### Problem statement:
The answer is to be the data that follows, transcribed exactly, minus its pictures.

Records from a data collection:
###

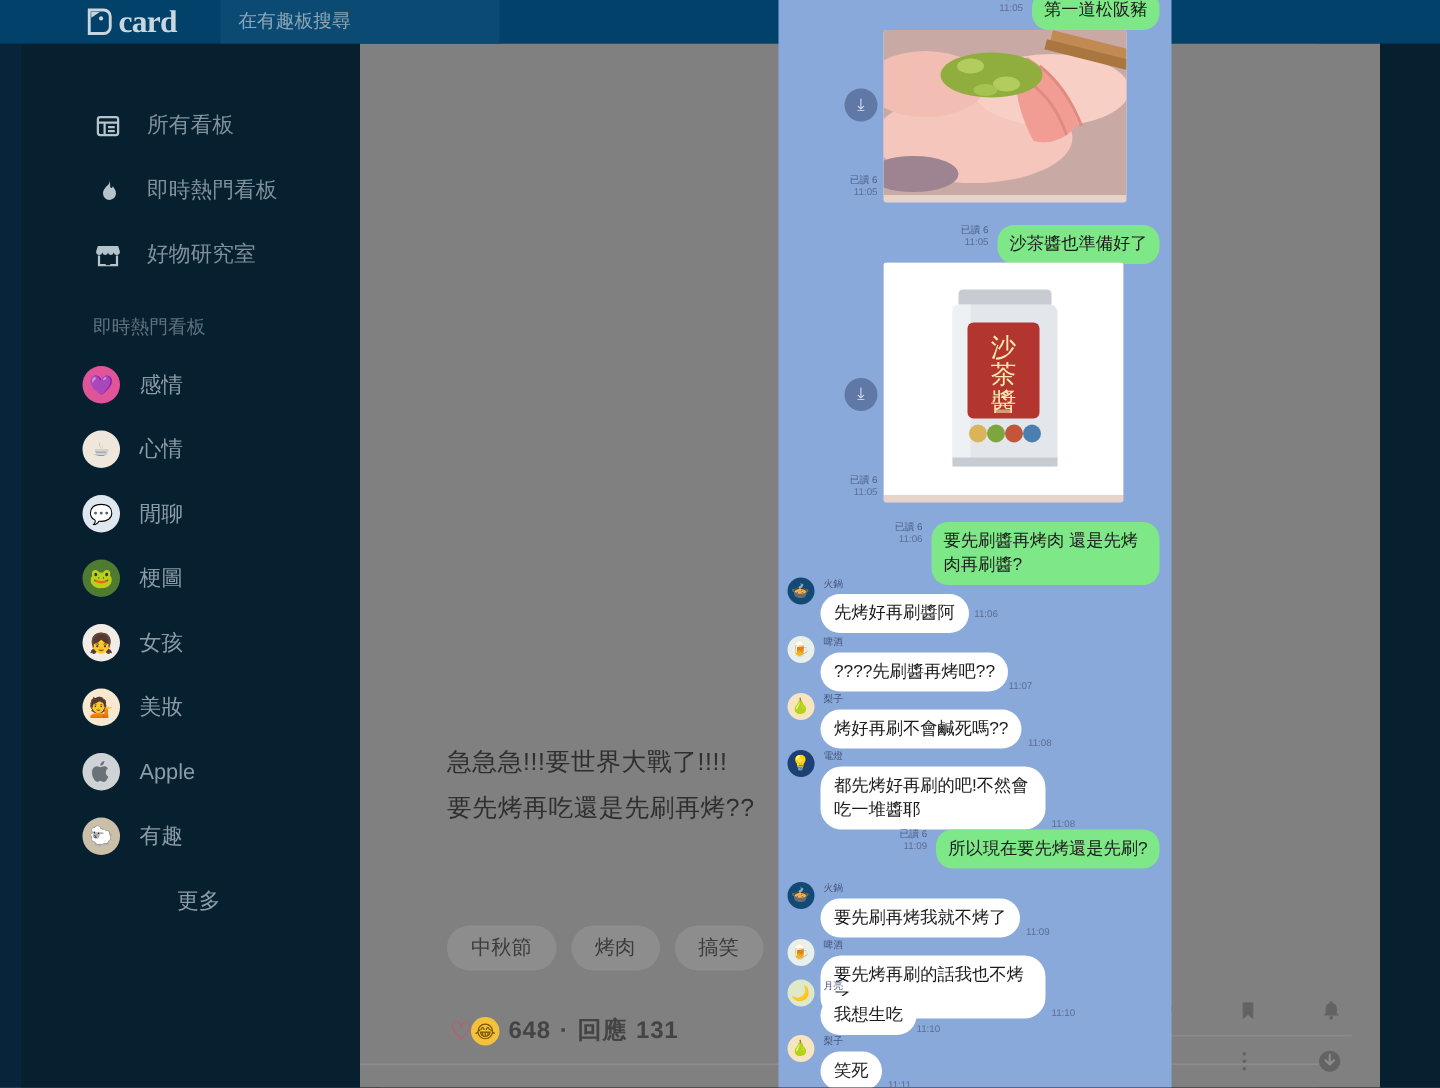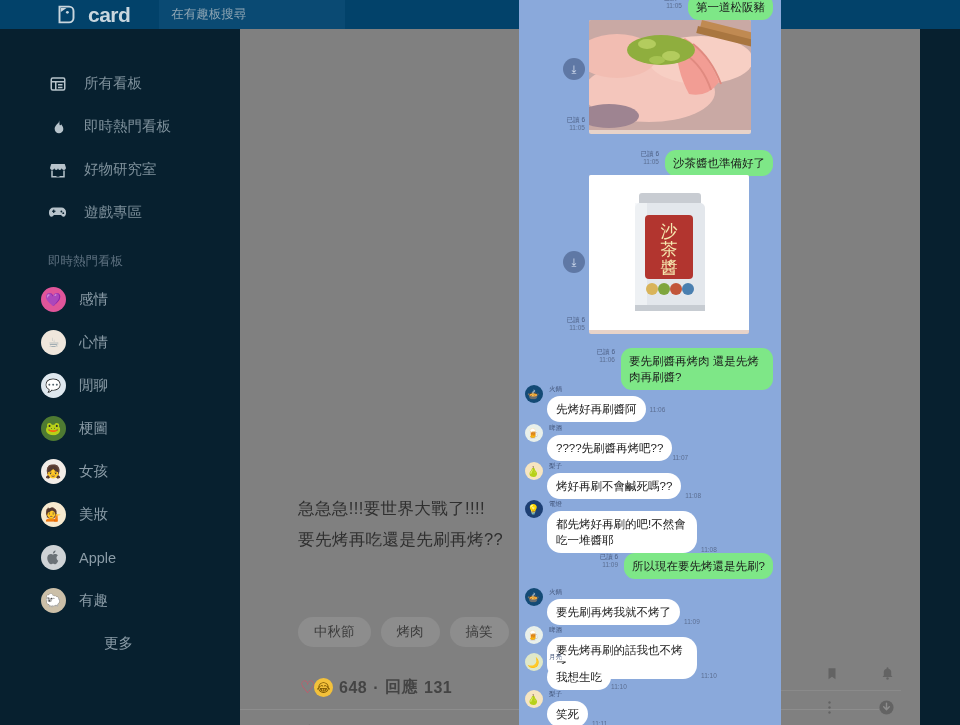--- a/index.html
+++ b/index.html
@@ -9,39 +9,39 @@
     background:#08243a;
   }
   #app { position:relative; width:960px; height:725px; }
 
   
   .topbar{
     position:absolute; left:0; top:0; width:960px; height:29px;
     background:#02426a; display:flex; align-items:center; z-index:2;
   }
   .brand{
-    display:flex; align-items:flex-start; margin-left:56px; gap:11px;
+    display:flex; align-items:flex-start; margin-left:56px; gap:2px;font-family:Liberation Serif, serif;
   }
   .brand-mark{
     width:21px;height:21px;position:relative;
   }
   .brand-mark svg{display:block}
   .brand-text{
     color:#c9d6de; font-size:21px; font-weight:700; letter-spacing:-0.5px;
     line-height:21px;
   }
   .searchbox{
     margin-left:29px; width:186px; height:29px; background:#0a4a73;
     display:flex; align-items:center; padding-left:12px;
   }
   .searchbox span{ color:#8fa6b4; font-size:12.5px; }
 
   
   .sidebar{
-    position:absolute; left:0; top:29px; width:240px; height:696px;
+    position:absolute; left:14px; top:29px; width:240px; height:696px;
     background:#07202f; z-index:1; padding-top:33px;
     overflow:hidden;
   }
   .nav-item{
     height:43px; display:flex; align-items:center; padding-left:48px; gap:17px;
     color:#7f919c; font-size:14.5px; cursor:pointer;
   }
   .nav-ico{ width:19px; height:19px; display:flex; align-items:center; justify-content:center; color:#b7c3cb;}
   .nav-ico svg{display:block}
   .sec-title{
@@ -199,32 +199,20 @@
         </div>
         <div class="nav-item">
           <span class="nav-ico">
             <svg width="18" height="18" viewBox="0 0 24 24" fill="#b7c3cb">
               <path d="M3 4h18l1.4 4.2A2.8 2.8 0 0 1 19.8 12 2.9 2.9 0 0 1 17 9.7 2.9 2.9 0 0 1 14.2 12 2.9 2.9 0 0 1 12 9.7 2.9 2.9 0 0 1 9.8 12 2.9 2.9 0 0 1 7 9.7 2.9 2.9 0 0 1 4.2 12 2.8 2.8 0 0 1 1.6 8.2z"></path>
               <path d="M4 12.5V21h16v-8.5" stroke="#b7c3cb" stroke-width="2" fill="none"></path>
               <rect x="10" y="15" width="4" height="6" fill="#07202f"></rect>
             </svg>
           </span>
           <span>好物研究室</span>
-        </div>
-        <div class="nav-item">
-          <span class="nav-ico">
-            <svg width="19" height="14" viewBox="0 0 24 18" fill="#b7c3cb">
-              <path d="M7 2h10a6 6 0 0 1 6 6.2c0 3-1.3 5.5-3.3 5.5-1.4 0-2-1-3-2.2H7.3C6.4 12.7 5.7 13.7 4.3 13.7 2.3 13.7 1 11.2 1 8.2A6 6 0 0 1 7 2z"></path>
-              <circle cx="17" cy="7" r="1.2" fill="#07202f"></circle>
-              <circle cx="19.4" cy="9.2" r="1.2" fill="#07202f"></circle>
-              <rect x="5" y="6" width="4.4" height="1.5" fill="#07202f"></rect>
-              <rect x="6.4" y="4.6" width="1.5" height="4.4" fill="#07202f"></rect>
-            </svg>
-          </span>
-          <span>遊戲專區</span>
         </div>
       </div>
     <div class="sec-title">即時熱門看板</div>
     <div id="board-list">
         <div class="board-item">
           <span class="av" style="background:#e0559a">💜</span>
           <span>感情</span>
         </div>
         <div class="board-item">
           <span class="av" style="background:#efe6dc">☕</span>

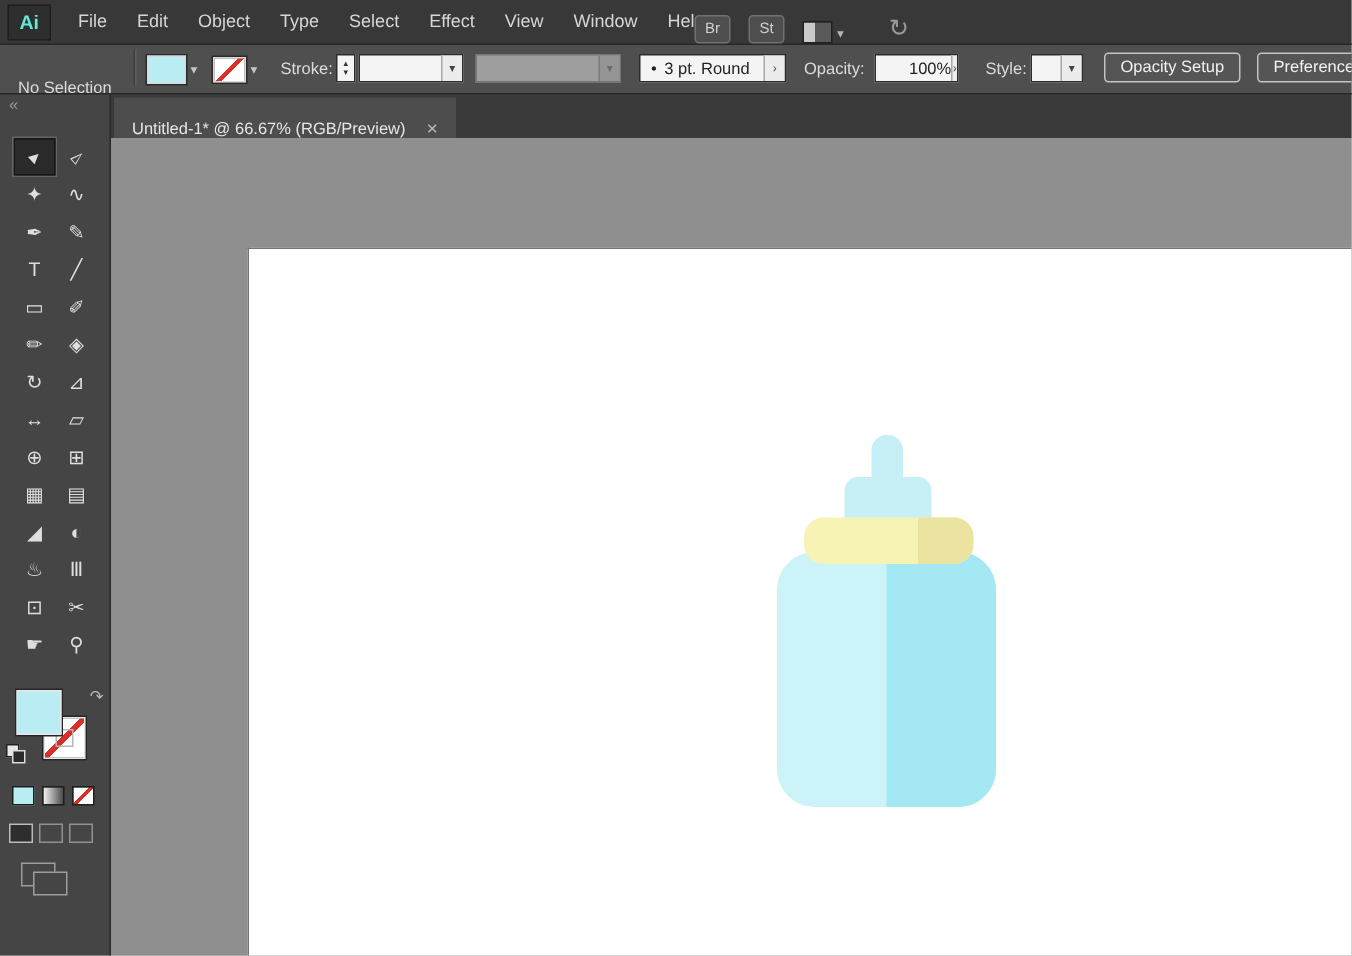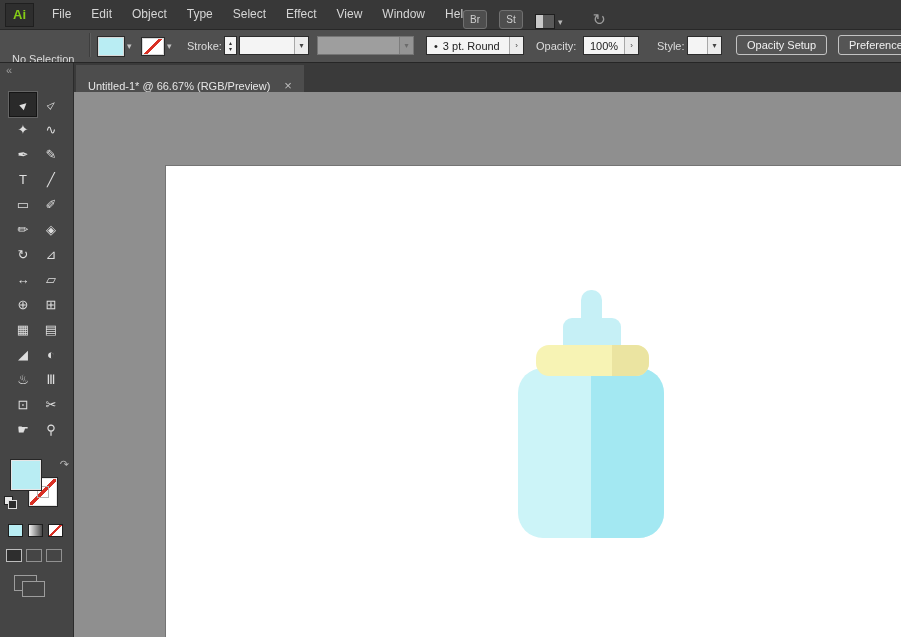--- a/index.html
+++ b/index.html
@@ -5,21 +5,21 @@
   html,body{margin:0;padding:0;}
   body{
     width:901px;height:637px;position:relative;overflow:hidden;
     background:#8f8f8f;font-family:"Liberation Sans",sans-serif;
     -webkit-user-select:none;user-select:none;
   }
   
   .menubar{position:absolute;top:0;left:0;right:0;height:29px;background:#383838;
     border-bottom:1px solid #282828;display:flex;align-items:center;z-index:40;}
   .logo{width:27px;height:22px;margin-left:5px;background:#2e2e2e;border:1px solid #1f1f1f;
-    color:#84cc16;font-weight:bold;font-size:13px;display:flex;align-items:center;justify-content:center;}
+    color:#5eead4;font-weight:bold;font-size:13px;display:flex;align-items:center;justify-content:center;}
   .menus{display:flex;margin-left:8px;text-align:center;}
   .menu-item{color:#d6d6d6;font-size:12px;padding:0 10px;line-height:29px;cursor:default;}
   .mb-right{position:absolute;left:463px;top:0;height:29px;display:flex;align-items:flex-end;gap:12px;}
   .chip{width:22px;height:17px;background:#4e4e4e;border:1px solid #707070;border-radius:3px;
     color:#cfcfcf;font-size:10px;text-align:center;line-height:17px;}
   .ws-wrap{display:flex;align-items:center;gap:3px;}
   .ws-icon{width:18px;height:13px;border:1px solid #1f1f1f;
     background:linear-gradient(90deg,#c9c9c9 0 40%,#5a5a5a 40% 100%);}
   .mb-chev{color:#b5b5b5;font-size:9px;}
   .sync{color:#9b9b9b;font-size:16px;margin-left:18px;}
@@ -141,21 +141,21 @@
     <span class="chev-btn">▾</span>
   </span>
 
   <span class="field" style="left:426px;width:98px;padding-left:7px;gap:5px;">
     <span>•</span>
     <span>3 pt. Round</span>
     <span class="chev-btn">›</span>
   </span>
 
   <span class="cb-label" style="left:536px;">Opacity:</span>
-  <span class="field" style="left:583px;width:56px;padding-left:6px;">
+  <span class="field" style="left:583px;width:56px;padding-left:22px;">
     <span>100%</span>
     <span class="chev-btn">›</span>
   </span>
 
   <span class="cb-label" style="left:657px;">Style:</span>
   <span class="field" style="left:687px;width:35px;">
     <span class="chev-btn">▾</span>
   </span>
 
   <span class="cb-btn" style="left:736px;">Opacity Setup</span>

###

### Response area:
--- a/index.html
+++ b/index.html
@@ -9,39 +9,39 @@
     background:#08243a;
   }
   #app { position:relative; width:960px; height:725px; }
 
   
   .topbar{
     position:absolute; left:0; top:0; width:960px; height:29px;
     background:#02426a; display:flex; align-items:center; z-index:2;
   }
   .brand{
-    display:flex; align-items:flex-start; margin-left:56px; gap:11px;
+    display:flex; align-items:flex-start; margin-left:56px; gap:2px;font-family:Liberation Serif, serif;
   }
   .brand-mark{
     width:21px;height:21px;position:relative;
   }
   .brand-mark svg{display:block}
   .brand-text{
     color:#c9d6de; font-size:21px; font-weight:700; letter-spacing:-0.5px;
     line-height:21px;
   }
   .searchbox{
     margin-left:29px; width:186px; height:29px; background:#0a4a73;
     display:flex; align-items:center; padding-left:12px;
   }
   .searchbox span{ color:#8fa6b4; font-size:12.5px; }
 
   
   .sidebar{
-    position:absolute; left:0; top:29px; width:240px; height:696px;
+    position:absolute; left:14px; top:29px; width:240px; height:696px;
     background:#07202f; z-index:1; padding-top:33px;
     overflow:hidden;
   }
   .nav-item{
     height:43px; display:flex; align-items:center; padding-left:48px; gap:17px;
     color:#7f919c; font-size:14.5px; cursor:pointer;
   }
   .nav-ico{ width:19px; height:19px; display:flex; align-items:center; justify-content:center; color:#b7c3cb;}
   .nav-ico svg{display:block}
   .sec-title{
@@ -199,32 +199,20 @@
         </div>
         <div class="nav-item">
           <span class="nav-ico">
             <svg width="18" height="18" viewBox="0 0 24 24" fill="#b7c3cb">
               <path d="M3 4h18l1.4 4.2A2.8 2.8 0 0 1 19.8 12 2.9 2.9 0 0 1 17 9.7 2.9 2.9 0 0 1 14.2 12 2.9 2.9 0 0 1 12 9.7 2.9 2.9 0 0 1 9.8 12 2.9 2.9 0 0 1 7 9.7 2.9 2.9 0 0 1 4.2 12 2.8 2.8 0 0 1 1.6 8.2z"></path>
               <path d="M4 12.5V21h16v-8.5" stroke="#b7c3cb" stroke-width="2" fill="none"></path>
               <rect x="10" y="15" width="4" height="6" fill="#07202f"></rect>
             </svg>
           </span>
           <span>好物研究室</span>
-        </div>
-        <div class="nav-item">
-          <span class="nav-ico">
-            <svg width="19" height="14" viewBox="0 0 24 18" fill="#b7c3cb">
-              <path d="M7 2h10a6 6 0 0 1 6 6.2c0 3-1.3 5.5-3.3 5.5-1.4 0-2-1-3-2.2H7.3C6.4 12.7 5.7 13.7 4.3 13.7 2.3 13.7 1 11.2 1 8.2A6 6 0 0 1 7 2z"></path>
-              <circle cx="17" cy="7" r="1.2" fill="#07202f"></circle>
-              <circle cx="19.4" cy="9.2" r="1.2" fill="#07202f"></circle>
-              <rect x="5" y="6" width="4.4" height="1.5" fill="#07202f"></rect>
-              <rect x="6.4" y="4.6" width="1.5" height="4.4" fill="#07202f"></rect>
-            </svg>
-          </span>
-          <span>遊戲專區</span>
         </div>
       </div>
     <div class="sec-title">即時熱門看板</div>
     <div id="board-list">
         <div class="board-item">
           <span class="av" style="background:#e0559a">💜</span>
           <span>感情</span>
         </div>
         <div class="board-item">
           <span class="av" style="background:#efe6dc">☕</span>

--- a/index.html
+++ b/index.html
@@ -5,21 +5,21 @@
   html,body{margin:0;padding:0;}
   body{
     width:901px;height:637px;position:relative;overflow:hidden;
     background:#8f8f8f;font-family:"Liberation Sans",sans-serif;
     -webkit-user-select:none;user-select:none;
   }
   
   .menubar{position:absolute;top:0;left:0;right:0;height:29px;background:#383838;
     border-bottom:1px solid #282828;display:flex;align-items:center;z-index:40;}
   .logo{width:27px;height:22px;margin-left:5px;background:#2e2e2e;border:1px solid #1f1f1f;
-    color:#84cc16;font-weight:bold;font-size:13px;display:flex;align-items:center;justify-content:center;}
+    color:#5eead4;font-weight:bold;font-size:13px;display:flex;align-items:center;justify-content:center;}
   .menus{display:flex;margin-left:8px;text-align:center;}
   .menu-item{color:#d6d6d6;font-size:12px;padding:0 10px;line-height:29px;cursor:default;}
   .mb-right{position:absolute;left:463px;top:0;height:29px;display:flex;align-items:flex-end;gap:12px;}
   .chip{width:22px;height:17px;background:#4e4e4e;border:1px solid #707070;border-radius:3px;
     color:#cfcfcf;font-size:10px;text-align:center;line-height:17px;}
   .ws-wrap{display:flex;align-items:center;gap:3px;}
   .ws-icon{width:18px;height:13px;border:1px solid #1f1f1f;
     background:linear-gradient(90deg,#c9c9c9 0 40%,#5a5a5a 40% 100%);}
   .mb-chev{color:#b5b5b5;font-size:9px;}
   .sync{color:#9b9b9b;font-size:16px;margin-left:18px;}
@@ -141,21 +141,21 @@
     <span class="chev-btn">▾</span>
   </span>
 
   <span class="field" style="left:426px;width:98px;padding-left:7px;gap:5px;">
     <span>•</span>
     <span>3 pt. Round</span>
     <span class="chev-btn">›</span>
   </span>
 
   <span class="cb-label" style="left:536px;">Opacity:</span>
-  <span class="field" style="left:583px;width:56px;padding-left:6px;">
+  <span class="field" style="left:583px;width:56px;padding-left:22px;">
     <span>100%</span>
     <span class="chev-btn">›</span>
   </span>
 
   <span class="cb-label" style="left:657px;">Style:</span>
   <span class="field" style="left:687px;width:35px;">
     <span class="chev-btn">▾</span>
   </span>
 
   <span class="cb-btn" style="left:736px;">Opacity Setup</span>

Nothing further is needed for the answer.